On 07/04/2010 12:30 PM, Alexander Graf wrote:
Considering how the parts of the draft that I read about sound like, that's not
the inventor's idea. PPC people love to see the BIOS be part of the
virtualization solution. I don't. That's the biggest difference here and reason
for us going different directions.
I think what they thought of is something like
if (in_kvm()) {
device_tree_put("/hypervisor/exit", EXIT_TYPE_MAGIC);
device_tree_put("/hypervisor/exit_magic", EXIT_MAGIC);
}
which then the OS reads out. But that's useless, as the hypercalls are
hypervisor specific. So why make the detection on the Linux side generic?
In fact, it's even worse. Right now with KVM for PPC we have 3 different ways
of generating the device tree:
1) OpenBIOS (Mac emulation)
2) Qemu libfdt (BookE)
3) MOL OF implementation
I sympathize. But, if the arch says that's how you do things, then
that's how you do things.
So I'd have to touch even more projects. Just for the sake of splitting out
something that belongs together anyway.

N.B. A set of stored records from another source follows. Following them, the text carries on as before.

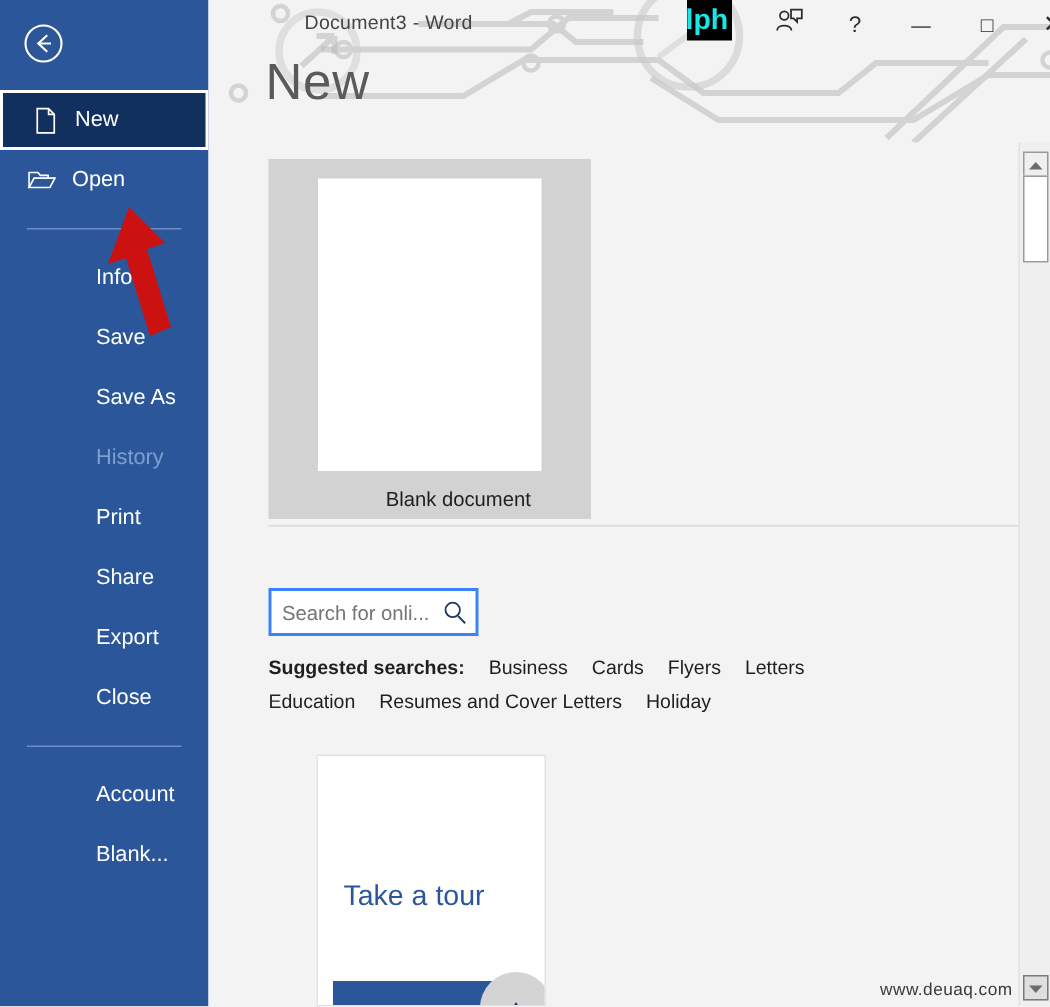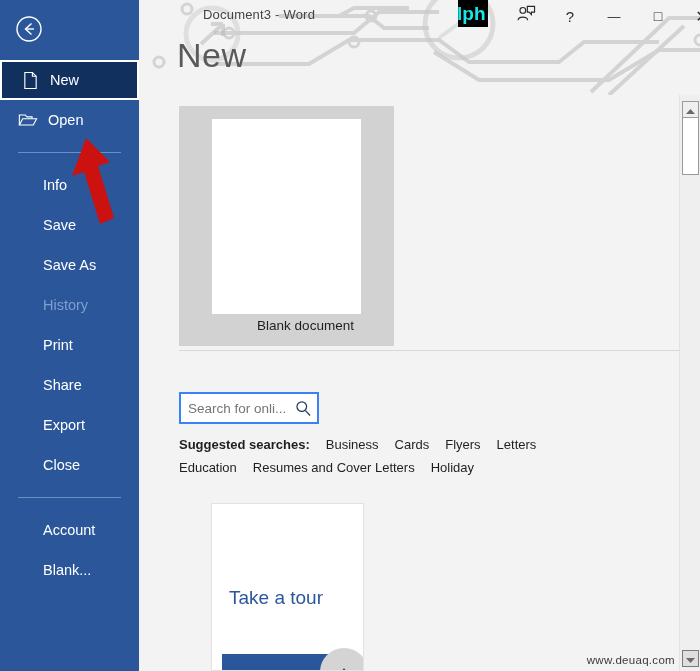--- a/index.html
+++ b/index.html
@@ -43,7 +43,7 @@
   .nav-item.selected .lbl{margin-left:0;}
 
   .nav-plain{
-    height:40px;display:flex;align-items:center;padding-left:43px;
+    height:40px;display:flex;align-items:center;padding-left:64px;
     box-sizing:border-box;font-size:14.5px;color:#ffffff;cursor:pointer;
   }
   .nav-plain.disabled{color:#7f9fd0;cursor:default;}

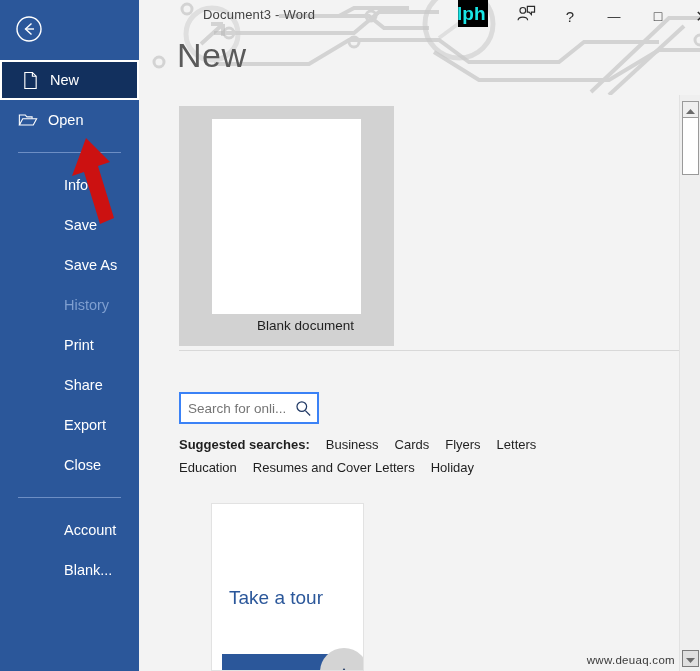--- a/index.html
+++ b/index.html
@@ -105,7 +105,7 @@
     background:#ffffff;
   }
   .blank-caption{
-    position:absolute;left:0;top:212px;width:253px;text-align:center;
+    position:absolute;left:0;top:219px;width:253px;text-align:center;
     font-size:13.5px;color:#1f1f1f;
   }
   .hr-line{

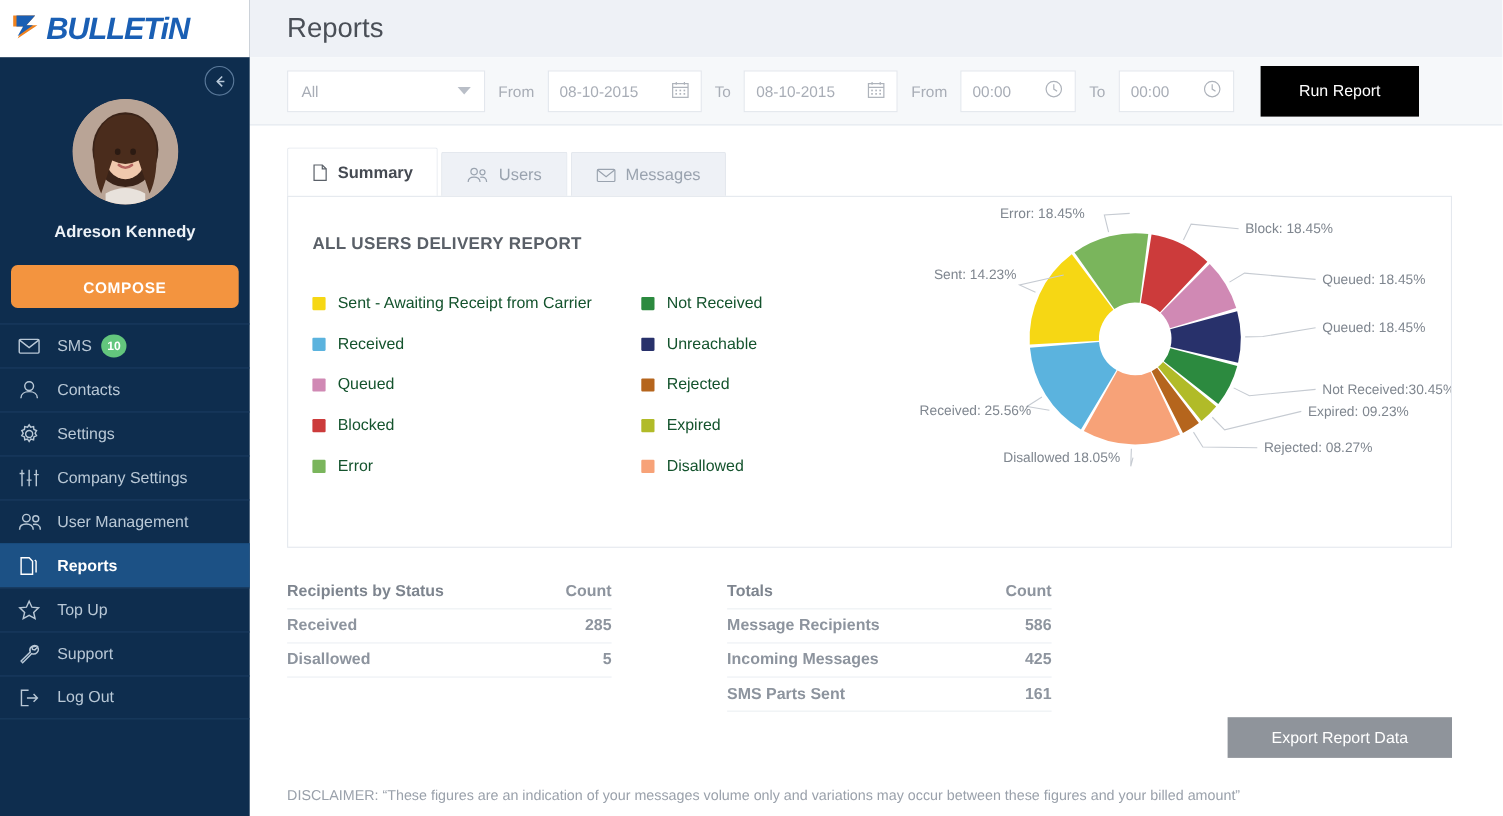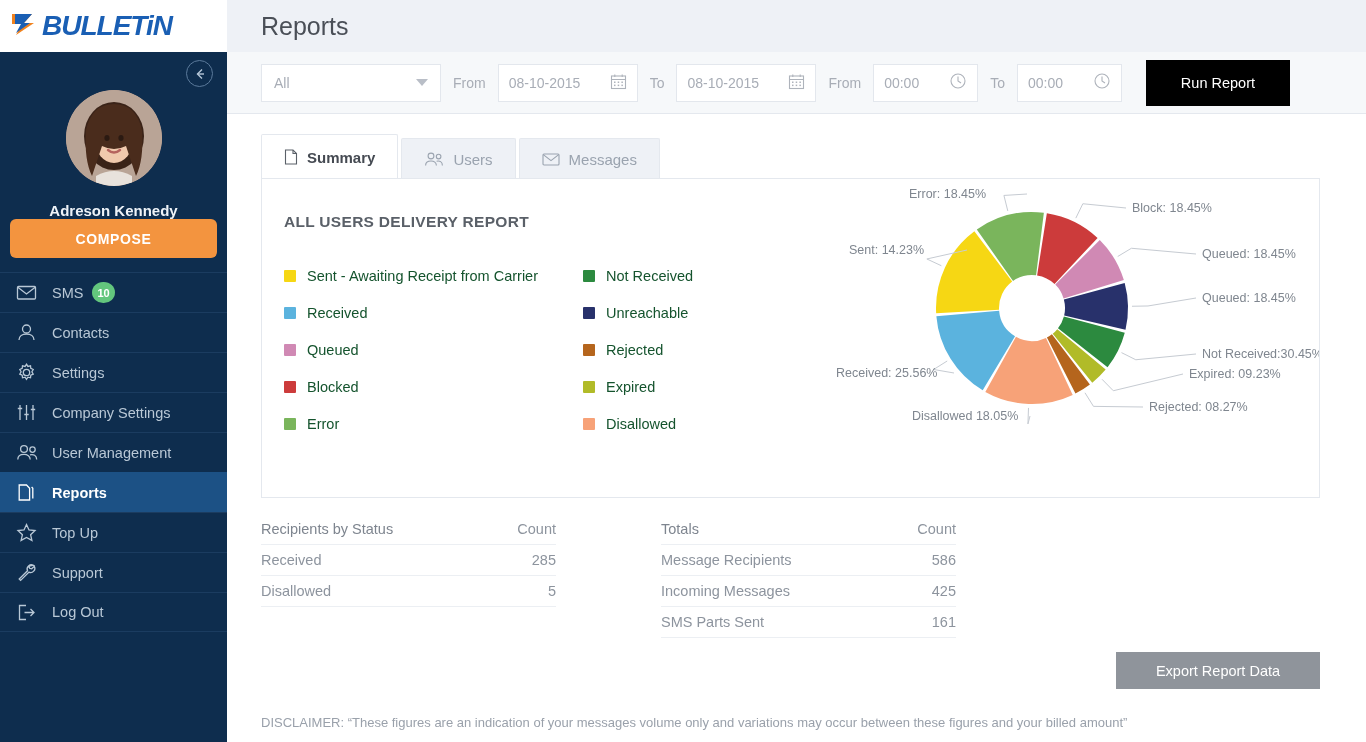--- a/index.html
+++ b/index.html
@@ -38,7 +38,7 @@
     color: #b6c7d8; font-size: 14px; cursor: pointer;
   }
   .profile {
-    padding-top: 38px; 
+    padding-top: 38px; padding-bottom: 22px;
     display: flex; flex-direction: column; align-items: center;
   }
   .avatar {

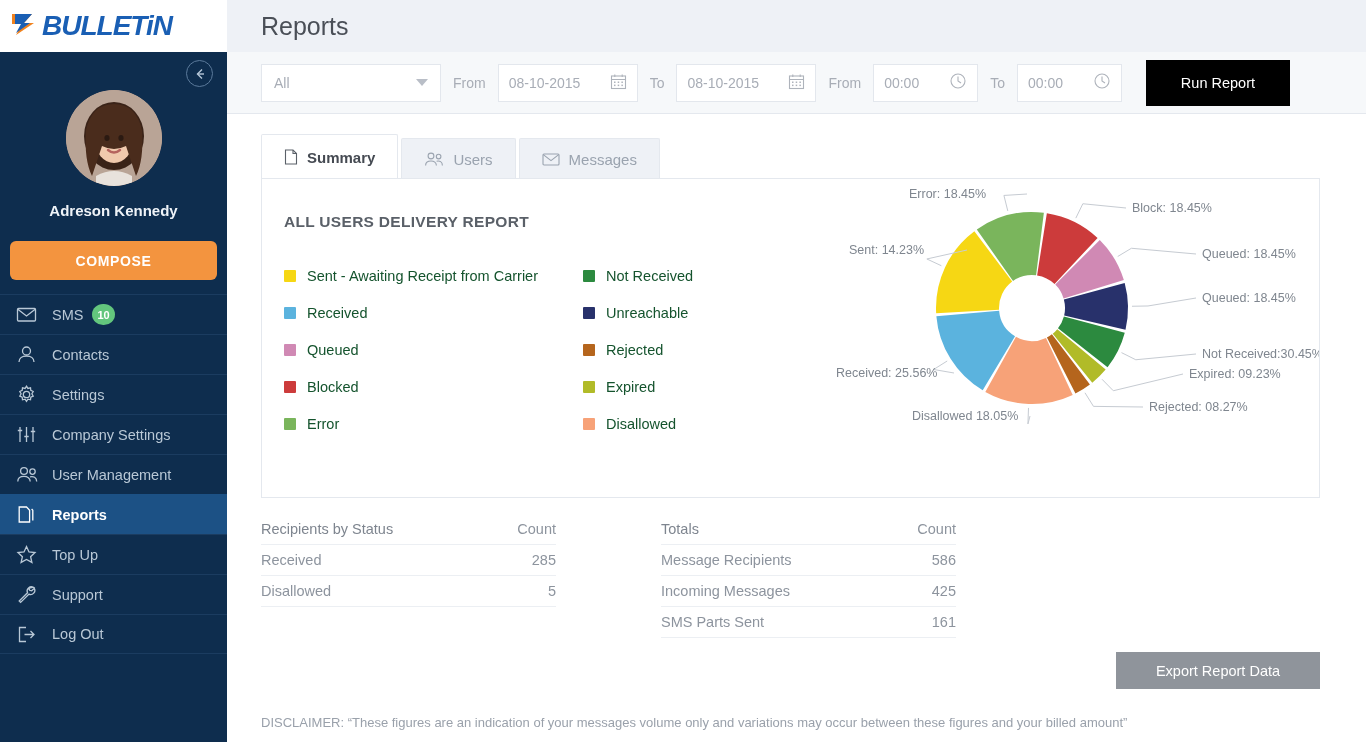--- a/index.html
+++ b/index.html
@@ -151,7 +151,7 @@
   .chart-area svg { display: block; }
 
   
-  .tables { display: flex; margin-top: 16px; }
+  .tables { display: flex; margin-top: 25px; font-weight: bold; }
   .tbl { width: 295px; }
   .tbl.t2 { margin-left: 105px; }
   .trow {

And probably even create new interfaces
just for that sake (qemu asking the kernel which type of hypercalls the vm
should use) even though the guest could just query all that itself.
qemu needs to be involved, in case one day you support more than one
type of hypercalls (like x86 does with hyper-v) or if you want to live
migrate from a host that has hypercall support to another host that has
this feature removed (as has already happened on x86 with the pvmmu).
Planning for the future means a lot of boring interfaces.